Described by Sarah Waters as ‘a book to savour, a captivating mash-up of fact and fantasy, with something wonderful on every page. I loved it.’.
6. I am Not Your Baby Mother
Candice Brathwaite takes a look at what it’s like to be a pregnant black woman in the UK. After becoming pregnant Candice noticed a striking lack of representation of black women in pregnancy magazines and advertising.
First starting as a blog of her observations of motherhood and how the media represents black mothers, Brathwaite creates a guide for black mothers to navigate raising children in a world of white privilege and unconscious biases.
7. Djinn Patrol on the Purple Line – Deepa Anappara
Set in modern-day India this debut novel by journalist Deepa Anappara follows Jai, a young boy obsessed with reality cop shows. When a fellow student goes missing at this school Jai sets out to solve the mystery with his friends Pari and Feiz.
With the Washington Post describing Anappara’s debut as ‘Extraordinary… moving and unpredictable… remarkable’, this is a great addition to your 2020 TBR pile!
8. The Bass Rock – Evie Wyld
A multi-timeline novel set on the Scottish mainland in the shadow of The Bass Rock.

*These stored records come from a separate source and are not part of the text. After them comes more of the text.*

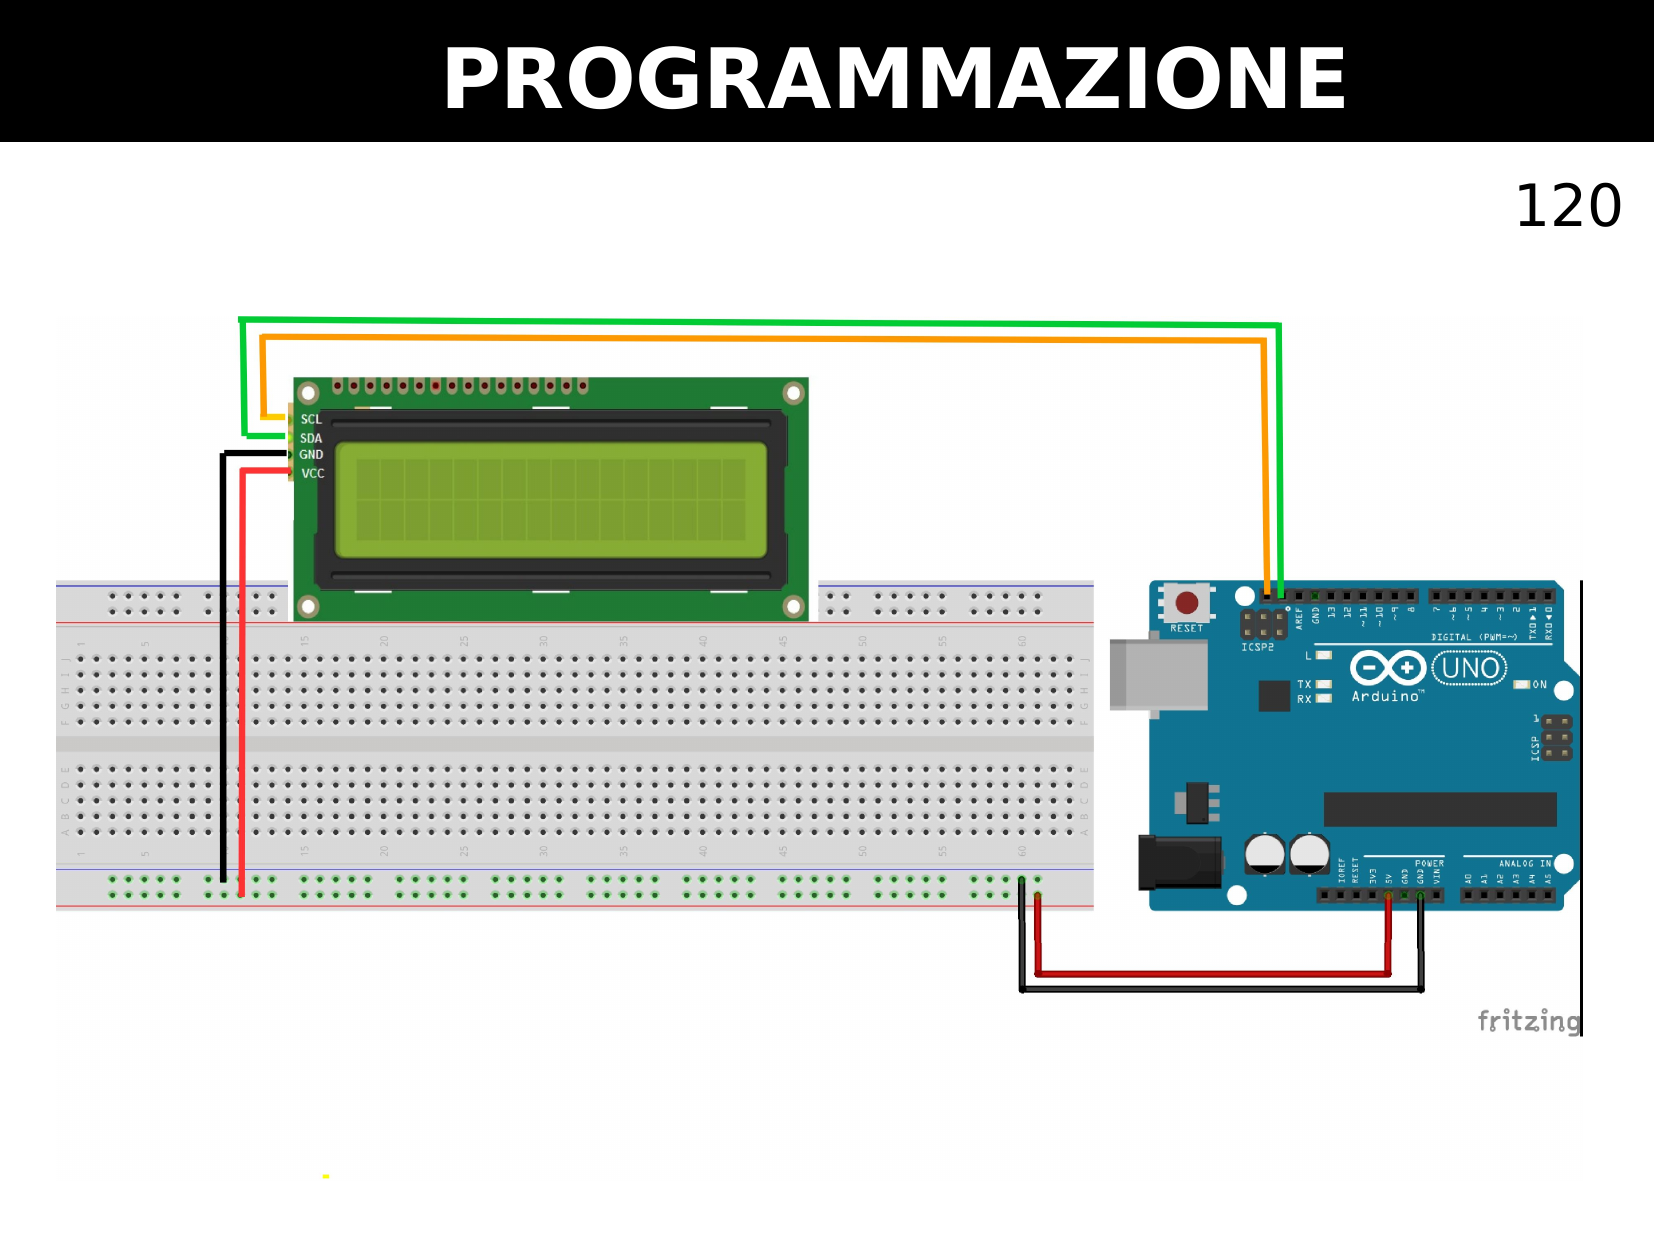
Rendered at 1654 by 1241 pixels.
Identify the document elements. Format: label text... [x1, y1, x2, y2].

text_box 120 [1498, 165, 1640, 249]
text_box PROGRAMMAZIONE [425, 23, 1366, 136]
picture [56, 316, 1583, 1181]
text_box [0, 0, 1654, 142]
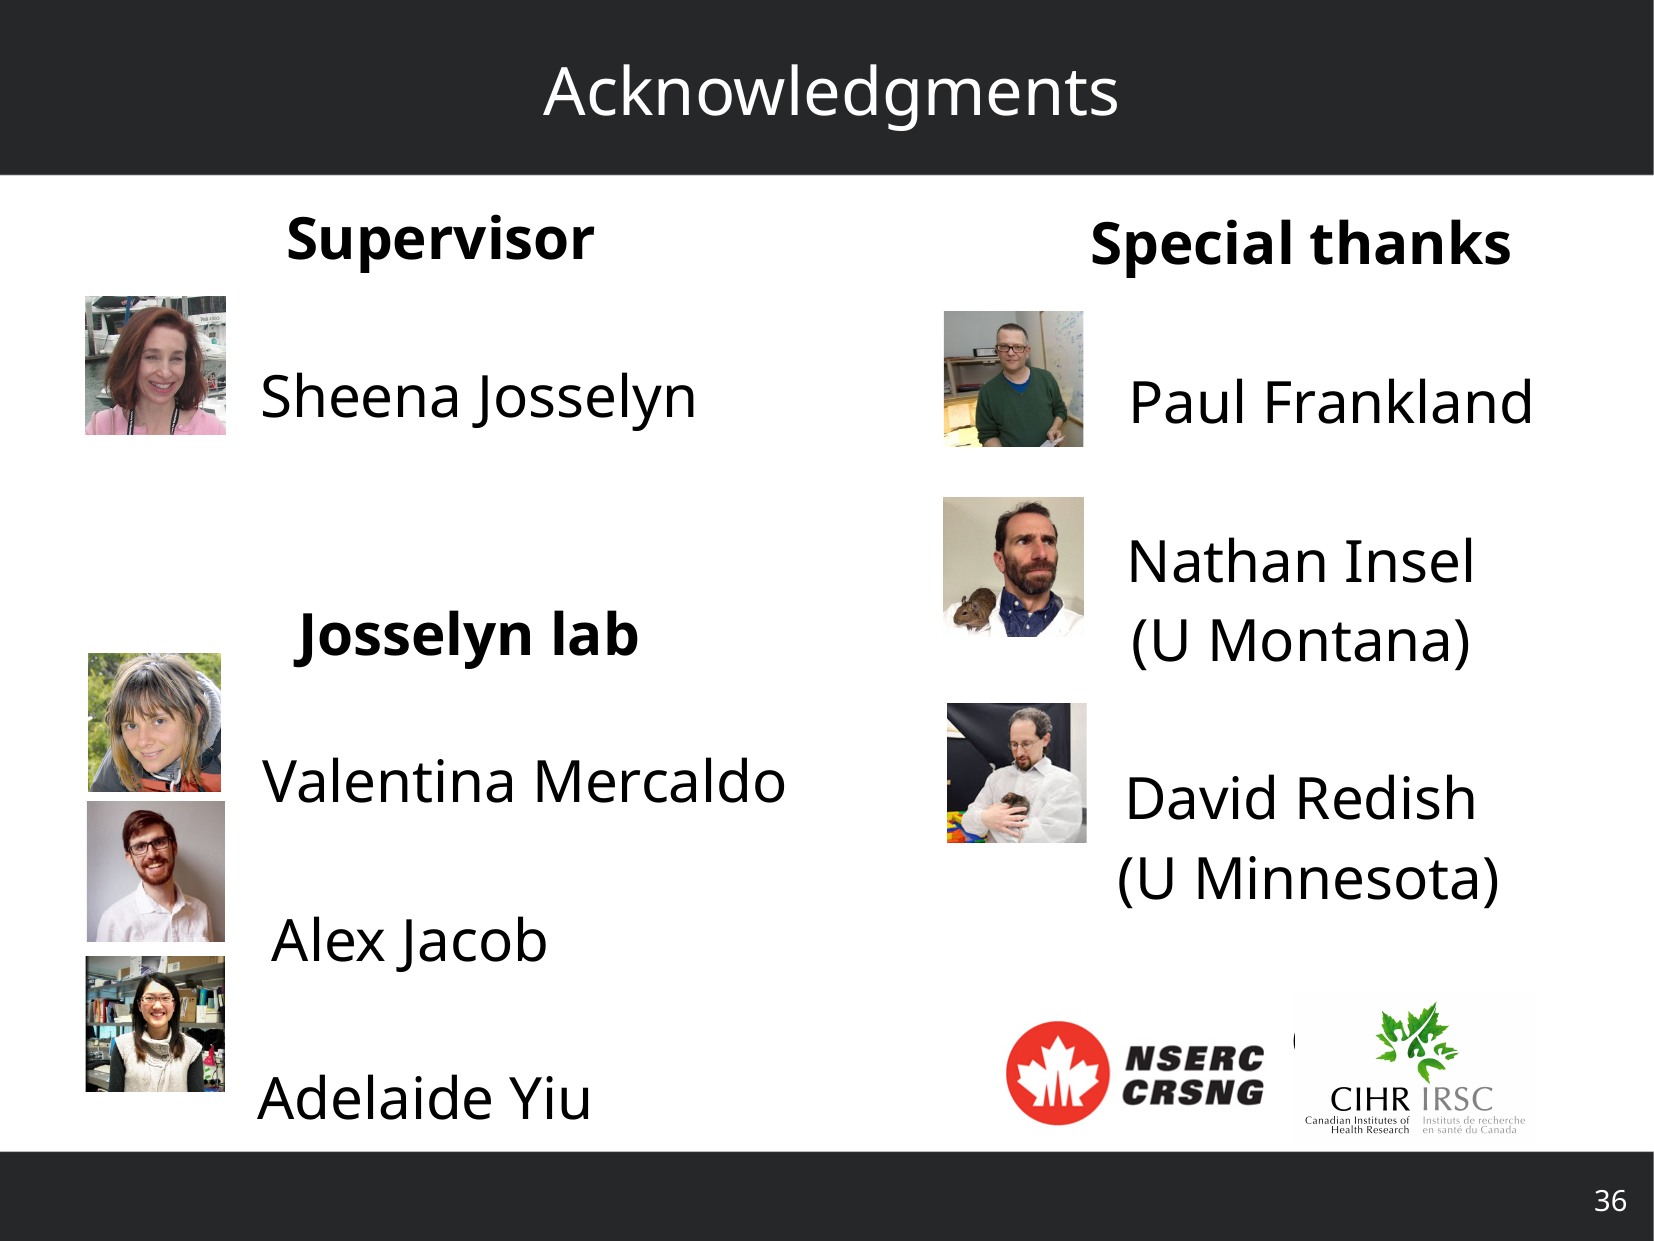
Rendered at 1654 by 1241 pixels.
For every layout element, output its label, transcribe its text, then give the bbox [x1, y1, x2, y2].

text_box Special thanks Paul Frankland Nathan Insel (U Montana) David Redish (U Minnesota) Funding [907, 195, 1654, 1066]
text_box Acknowledgments [88, 36, 1577, 134]
text_box Supervisor Sheena Josselyn Josselyn lab Valentina Mercaldo Alex Jacob Adelaide Yiu [112, 189, 938, 1201]
picture [943, 497, 1084, 637]
picture [0, 0, 1654, 1241]
picture [947, 703, 1087, 843]
picture [943, 311, 1084, 447]
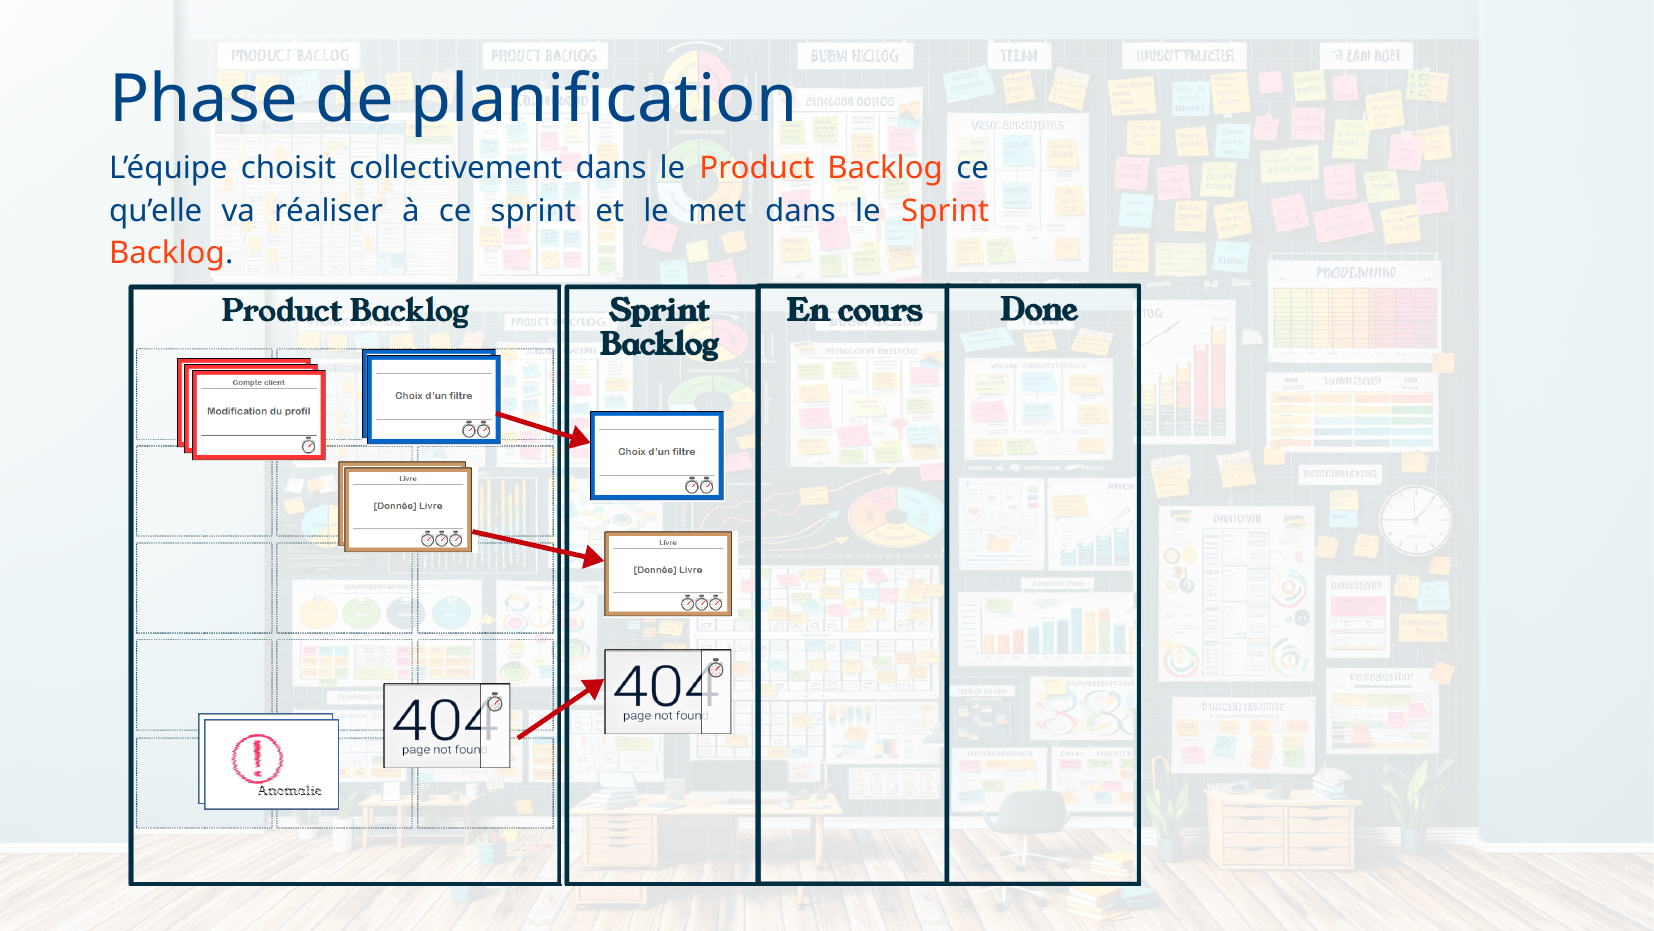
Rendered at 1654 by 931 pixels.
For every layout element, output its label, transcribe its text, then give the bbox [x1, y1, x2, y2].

text_box L’équipe choisit collectivement dans le Product Backlog ce qu’elle va réaliser à ce sprint et le met dans le Sprint Backlog. [59, 137, 1004, 237]
text_box Phase de planification [59, 29, 1477, 148]
picture [0, 0, 1654, 931]
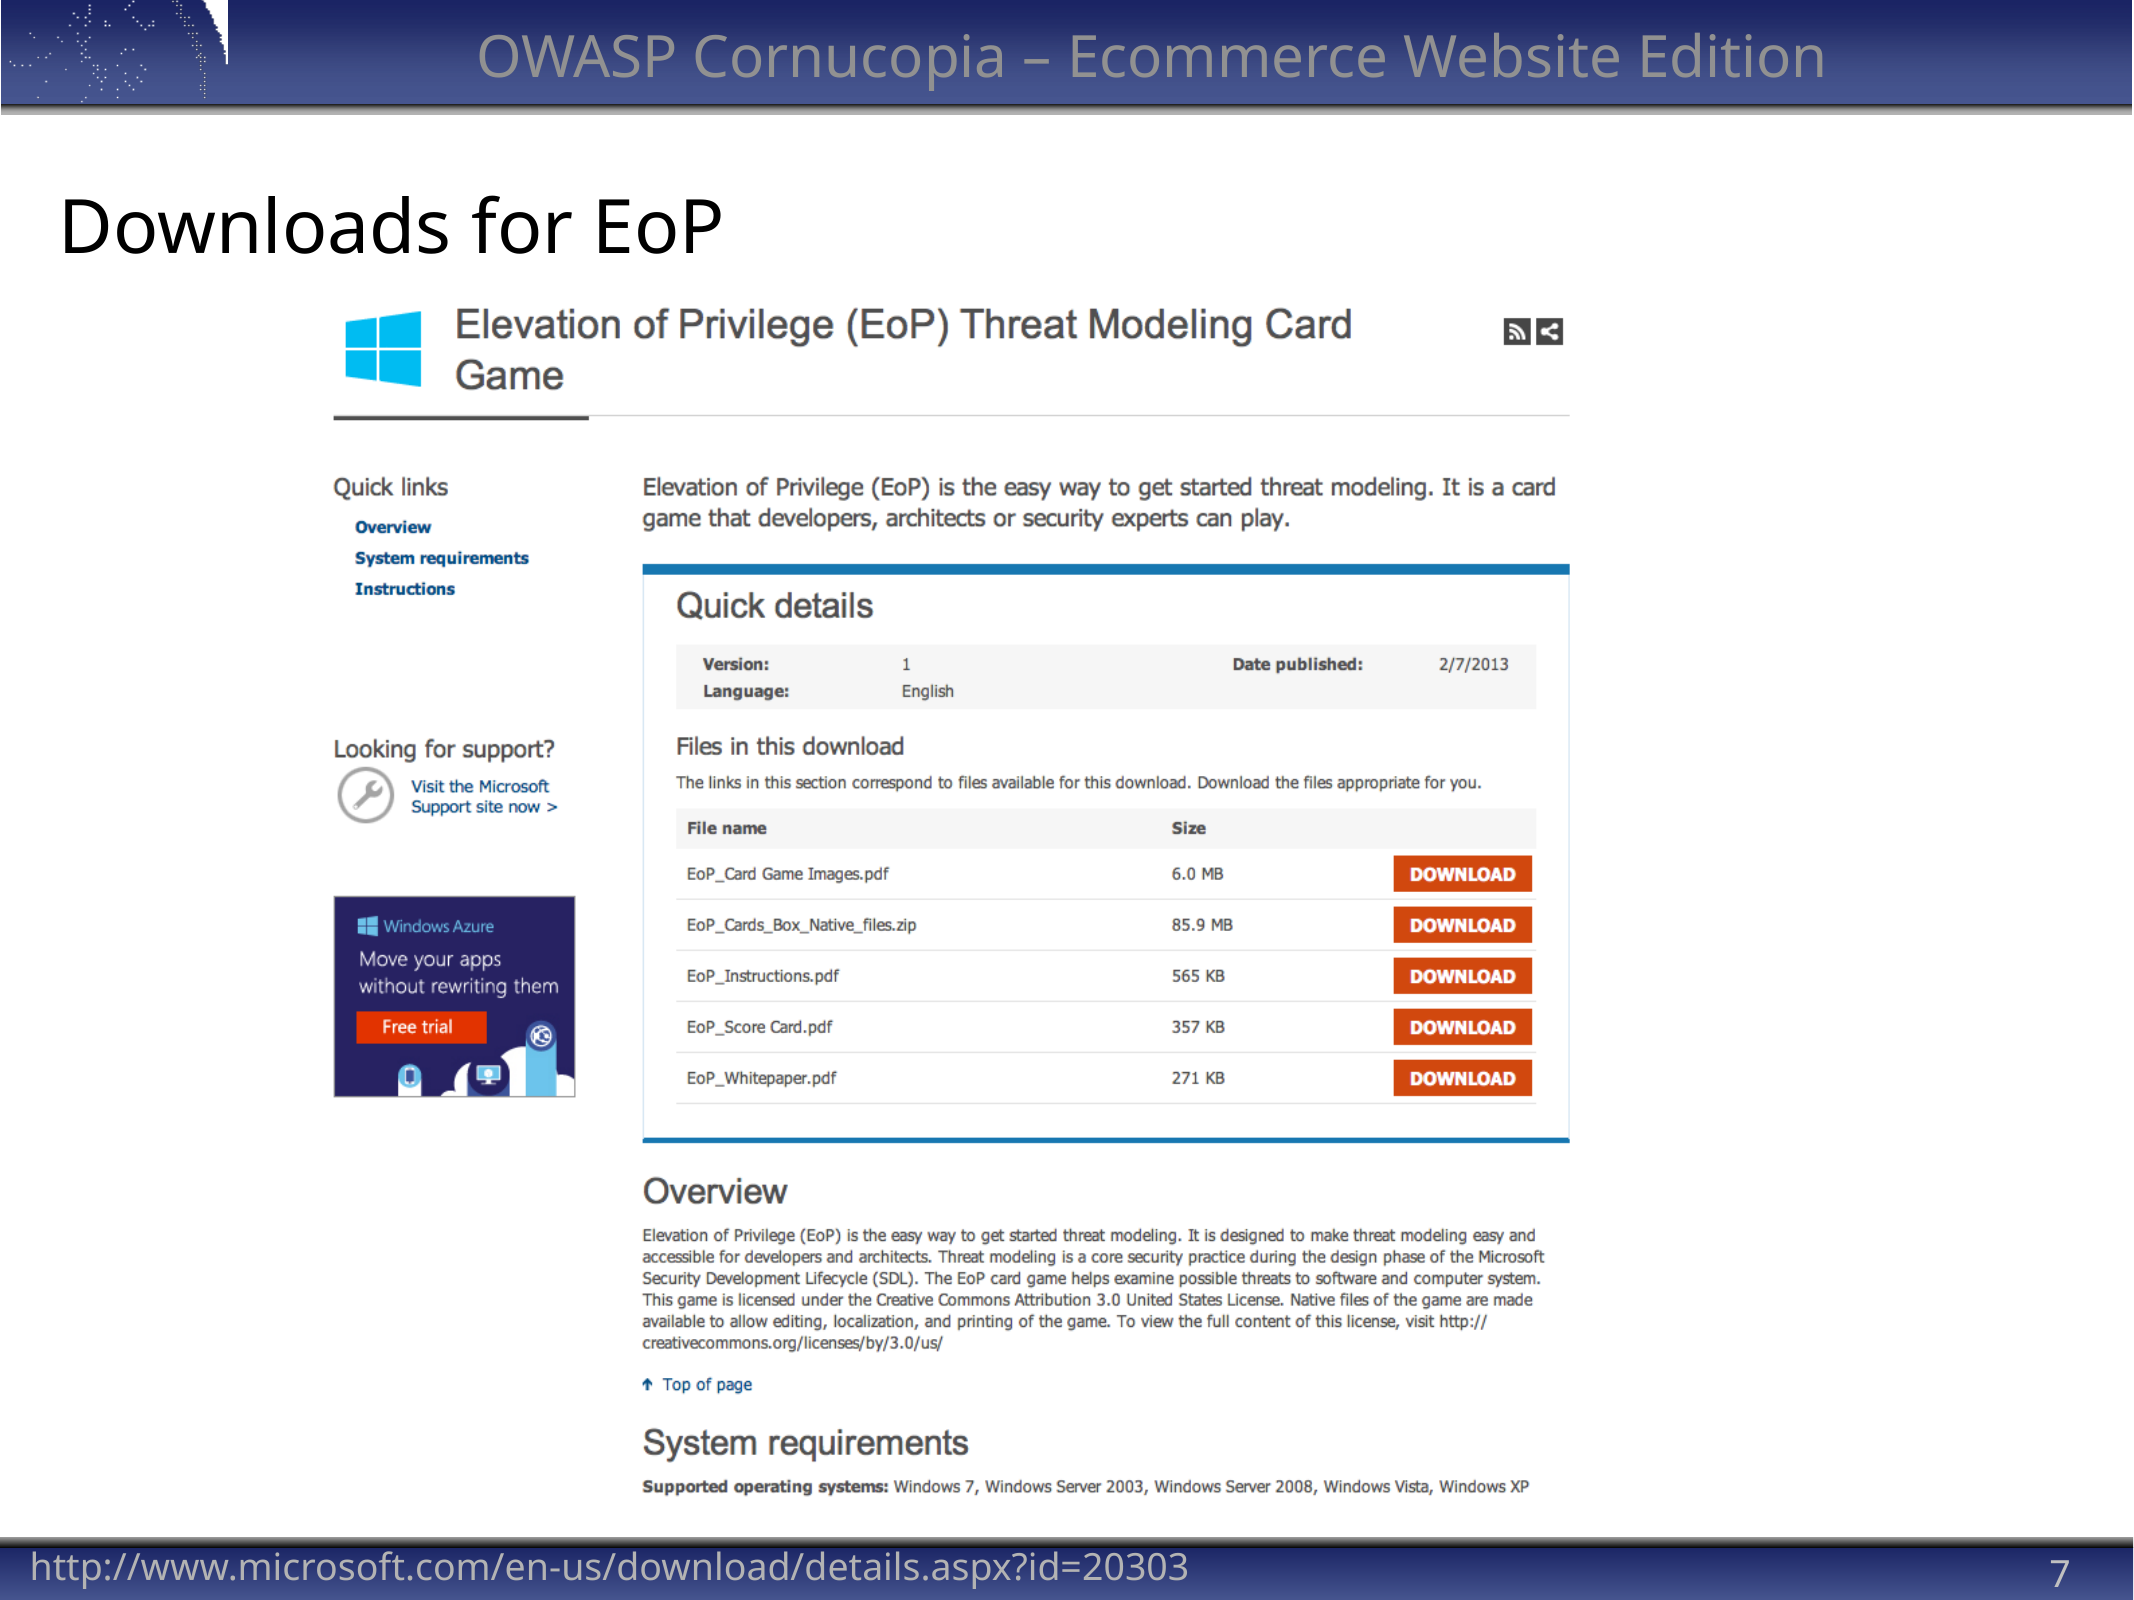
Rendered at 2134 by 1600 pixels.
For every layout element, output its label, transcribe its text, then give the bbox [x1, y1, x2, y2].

Evie Wyld, author of All The Birds, Singing, interweaves the stories of three women; Sarah accused of being a witch in the 1700s, Ruth living in the aftermath of World War II and Viv in the present-day dealing with the death of her father.
Described as ‘a modern gothic triumph’ by Max Porter.
9. Sisters – Daisy Johnson
Sisters is a gothic, unsettling novel about two sisters. After something unspeakable happens to the two girls, their mother moves them faraway to an old family home.
Described by the Observer as ‘A short sharp explosion of a gothic thriller whose tension ratchets up and up to an ending of extraordinary lyricism and virtuosity’.
10. Inferno – Catherine Cho
An intense and devastating memoir, Catherine has just given birth to her son when she is involuntarily admitted to a psychiatric hospital in New Jersey. Exploring psychosis and motherhood, Inferno is a personal tale with universal themes.
Described by Daisy Johnson as ‘Completely devastating. Completely heartbreaking. Written in luminous, spiralling prose’.